> [Dataset extract]:
◆ ◆ ◆ ◆

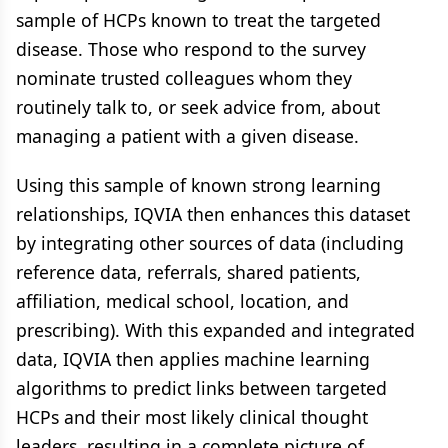
sample of HCPs known to treat the targeted
disease. Those who respond to the survey
nominate trusted colleagues whom they
routinely talk to, or seek advice from, about
managing a patient with a given disease.
Using this sample of known strong learning
relationships, IQVIA then enhances this dataset
by integrating other sources of data (including
reference data, referrals, shared patients,
affiliation, medical school, location, and
prescribing). With this expanded and integrated
data, IQVIA then applies machine learning
algorithms to predict links between targeted
HCPs and their most likely clinical thought
leaders, resulting in a complete picture of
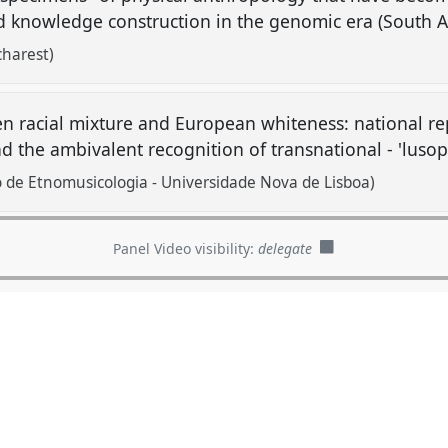
and knowledge construction in the genomic era (South A
harest)
n racial mixture and European whiteness: national re
nd the ambivalent recognition of transnational - 'lusop
 de Etnomusicologia - Universidade Nova de Lisboa)
Panel Video visibility:
delegate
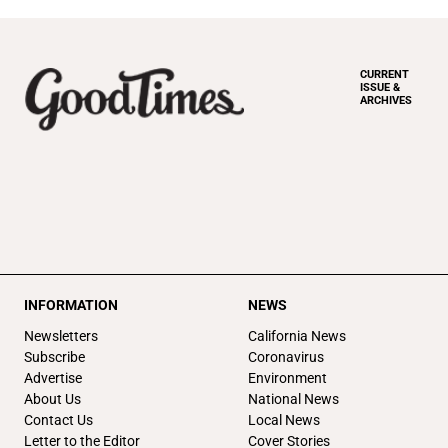
CURRENT
ISSUE &
ARCHIVES
INFORMATION
NEWS
Newsletters
California News
Subscribe
Coronavirus
Advertise
Environment
About Us
National News
Contact Us
Local News
Letter to the Editor
Cover Stories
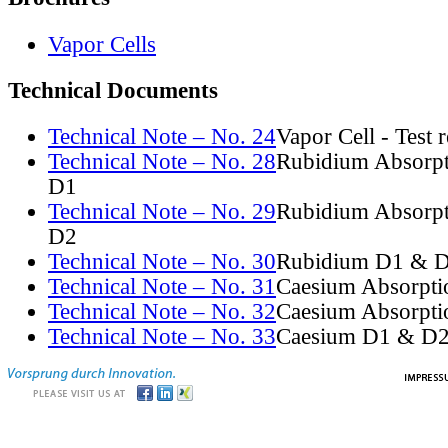
Vapor Cells
Technical Documents
Technical Note – No. 24
Vapor Cell - Test 
Technical Note – No. 28
Rubidium Absorpt
D1
Technical Note – No. 29
Rubidium Absorpt
D2
Technical Note – No. 30
Rubidium D1 & D
Technical Note – No. 31
Caesium Absorpti
Technical Note – No. 32
Caesium Absorpti
Technical Note – No. 33
Caesium D1 & D2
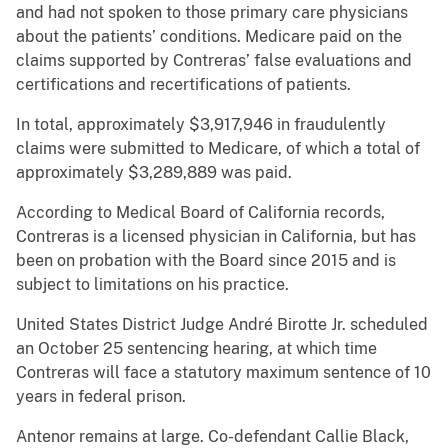
and had not spoken to those primary care physicians
about the patients’ conditions. Medicare paid on the
claims supported by Contreras’ false evaluations and
certifications and recertifications of patients.
In total, approximately $3,917,946 in fraudulently
claims were submitted to Medicare, of which a total of
approximately $3,289,889 was paid.
According to Medical Board of California records,
Contreras is a licensed physician in California, but has
been on probation with the Board since 2015 and is
subject to limitations on his practice.
United States District Judge André Birotte Jr. scheduled
an October 25 sentencing hearing, at which time
Contreras will face a statutory maximum sentence of 10
years in federal prison.
Antenor remains at large. Co-defendant Callie Black,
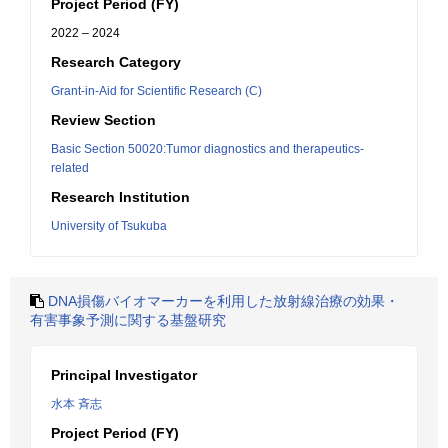
Project Period (FY)
2022 – 2024
Research Category
Grant-in-Aid for Scientific Research (C)
Review Section
Basic Section 50020:Tumor diagnostics and therapeutics-
related
Research Institution
University of Tsukuba
DNA損傷バイオマーカーを利用した放射線治療の効果・
有害事象予測に関する基盤研究
Principal Investigator
水本 斉志
Project Period (FY)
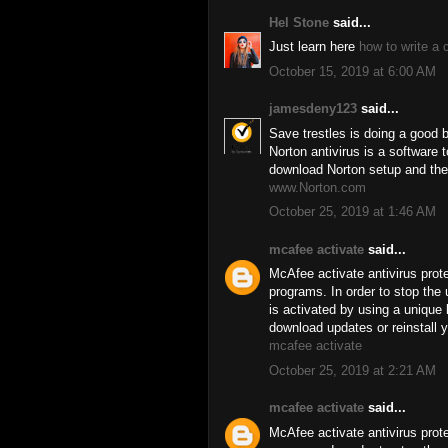
Hel Stone
said...
Just learn here
how to write a 
October 15, 2019 at 6:00 AM
jamesdeny123
said...
Save trestles is doing a good 
Norton antivirus is a software
download Norton setup and the
www.Norton.com
October 25, 2019 at 1:46 AM
mcafee activate
said...
McAfee activate antivirus prot
programs. In order to stop the 
is activated by using a uniqu
download updates or reinstall y
mcafee activate
October 25, 2019 at 2:21 AM
mcafee activate
said...
McAfee activate antivirus prot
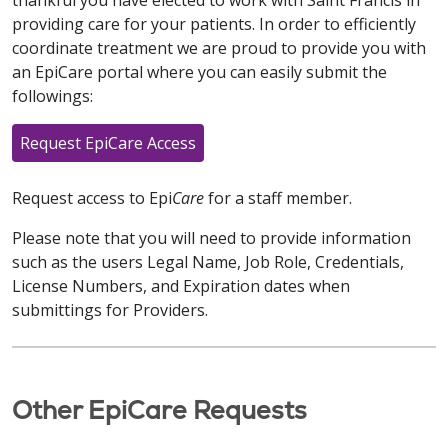
thankful you have elected to work with Saint Francis in
providing care for your patients. In order to efficiently
coordinate treatment we are proud to provide you with
an EpiCare portal where you can easily submit the
followings:
Request EpiCare Access
Request access to Epi
Care
for a staff member.
Please note that you will need to provide information
such as the users Legal Name, Job Role, Credentials,
License Numbers, and Expiration dates when
submittings for Providers.
Other EpiCare Requests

◆ ◆ ◆ ◆

> [Task to carry out]: Pull every line containing the word "HCPs" out of the listing.

> [Task result]:
sample of HCPs known to treat the targeted
HCPs and their most likely clinical thought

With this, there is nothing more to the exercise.